Even as it adds subscribers globally, though, Netflix’s domestic market share is shrinking. As that happens, competitors are moving in. According to analysis from streaming guide ReelGood, HBO Max had the most popular blockbuster film releases this spring and early summer with Mortal Kombat and Godzilla vs. Kong. Its tag team of action movies made Netflix’s biggest hit, Army of the Dead, look wimpy. Plus, while Netflix continues to build itself into a streamer doubling as a studio, Amazon just bought a studio—MGM—outright. And some of Netflix’s homegrown attempts at making its own Game of Thrones–style or Marvel-style cultural touchstone have fizzled out spectacularly; a television adaptation of Mark Millar’s comic Jupiter’s Legacy, initially intended as a launchpad for a superhero franchise, was abruptly canceled less than a month after it debuted.

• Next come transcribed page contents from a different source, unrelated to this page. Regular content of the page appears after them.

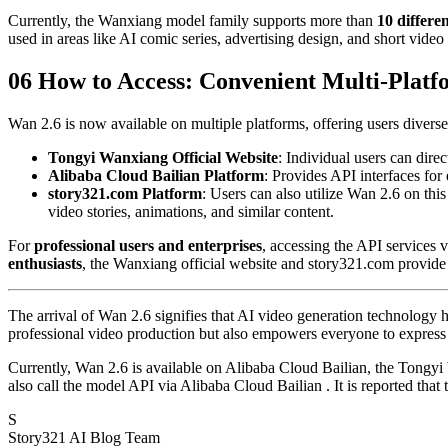
Currently, the Wanxiang model family supports more than
10 differen
used in areas like AI comic series, advertising design, and short video 
06 How to Access: Convenient Multi-Plat
Wan 2.6 is now available on multiple platforms, offering users diverse
Tongyi Wanxiang Official Website
: Individual users can direc
Alibaba Cloud Bailian Platform
: Provides API interfaces for 
story321.com Platform
: Users can also utilize Wan 2.6 on this
video stories, animations, and similar content.
For
professional users and enterprises
, accessing the API services
enthusiasts
, the Wanxiang official website and story321.com provide z
The arrival of Wan 2.6 signifies that AI video generation technology
professional video production but also empowers everyone to express th
Currently, Wan 2.6 is available on Alibaba Cloud Bailian, the Tongyi 
also call the model API via Alibaba Cloud Bailian . It is reported that
S
Story321 AI Blog Team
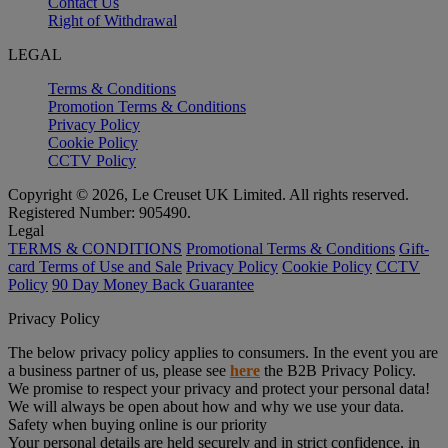
Contact Us
Right of Withdrawal
LEGAL
Terms & Conditions
Promotion Terms & Conditions
Privacy Policy
Cookie Policy
CCTV Policy
Copyright © 2026, Le Creuset UK Limited. All rights reserved.
Registered Number: 905490.
Legal
TERMS & CONDITIONS
Promotional Terms & Conditions
Gift-
card Terms of Use and Sale
Privacy Policy
Cookie Policy
CCTV
Policy
90 Day Money Back Guarantee
Privacy Policy
The below privacy policy applies to consumers. In the event you are
a business partner of us, please see
here
the B2B Privacy Policy.
We promise to respect your privacy and protect your personal data!
We will always be open about how and why we use your data.
Safety when buying online is our priority
Your personal details are held securely and in strict confidence, in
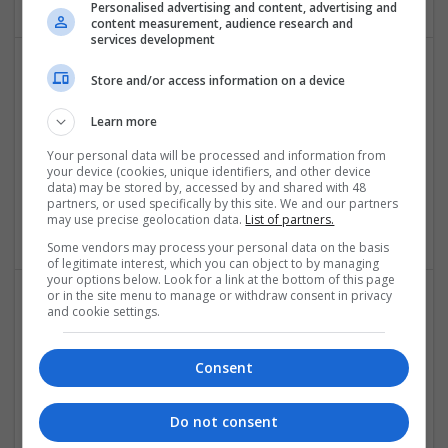
Personalised advertising and content, advertising and
content measurement, audience research and
services development
Store and/or access information on a device
Learn more
Your personal data will be processed and information from
your device (cookies, unique identifiers, and other device
data) may be stored by, accessed by and shared with 48
Buy Online Quick Payment Approval
partners, or used specifically by this site. We and our partners
Honolulu
,
CA
,
United States
may use precise geolocation data.
List of partners.
Some vendors may process your personal data on the basis
of legitimate interest, which you can object to by managing
your options below. Look for a link at the bottom of this page
or in the site menu to manage or withdraw consent in privacy
and cookie settings.
Consent
Do not consent
Buy Opana Online Secure High-Speed Parcel Flow
Los Angeles
,
CA
,
United States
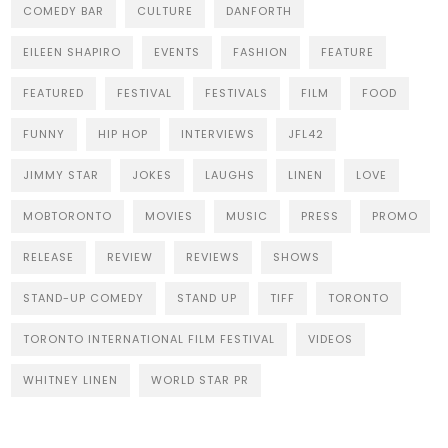
COMEDY BAR
CULTURE
DANFORTH
EILEEN SHAPIRO
EVENTS
FASHION
FEATURE
FEATURED
FESTIVAL
FESTIVALS
FILM
FOOD
FUNNY
HIP HOP
INTERVIEWS
JFL42
JIMMY STAR
JOKES
LAUGHS
LINEN
LOVE
MOBTORONTO
MOVIES
MUSIC
PRESS
PROMO
RELEASE
REVIEW
REVIEWS
SHOWS
STAND-UP COMEDY
STAND UP
TIFF
TORONTO
TORONTO INTERNATIONAL FILM FESTIVAL
VIDEOS
WHITNEY LINEN
WORLD STAR PR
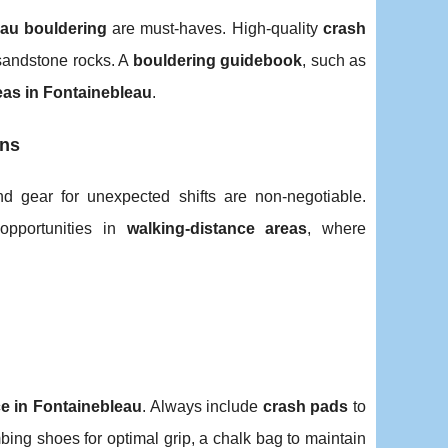
eau bouldering
are must-haves. High-quality
crash
sandstone rocks. A
bouldering guidebook
, such as
eas in Fontainebleau
.
ons
and gear for unexpected shifts are non-negotiable.
pportunities in
walking-distance areas
, where
e in Fontainebleau
. Always include
crash pads
to
bing shoes for optimal grip, a chalk bag to maintain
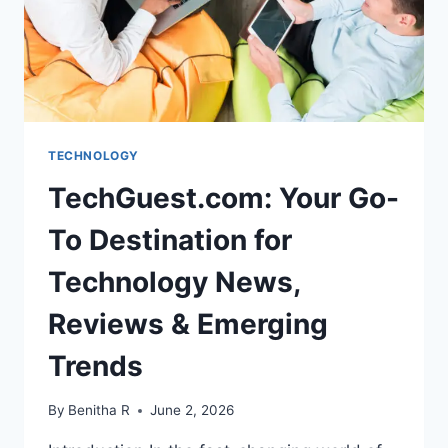
TECHNOLOGY
TechGuest.com: Your Go-
To Destination for
Technology News,
Reviews & Emerging
Trends
By
Benitha R
June 2, 2026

Here’s the thing: Jupiter’s Legacy had mediocre reviews. And mediocrity is increasingly a liability when competitors have hotter rosters. I Think You Should Leave aside, the other upcoming show on Netflix I’ve seen people hyped up for is that nightmarish-looking furry-themed dating show Sexy Beasts. And while its commitment to the grotesque appears admirable, Sexy Beasts looks like good-humored trash at best. This is not to say that Netflix is totally devoid of worthwhile content—the limited-series food show High on the Hog comes to mind as a recent creative success—but that its ratio of blah offerings to genuine winners is all off. At least for me, right now, there’s too much filler and not enough appointment television to justify the price, especially with other streamers asking for my money.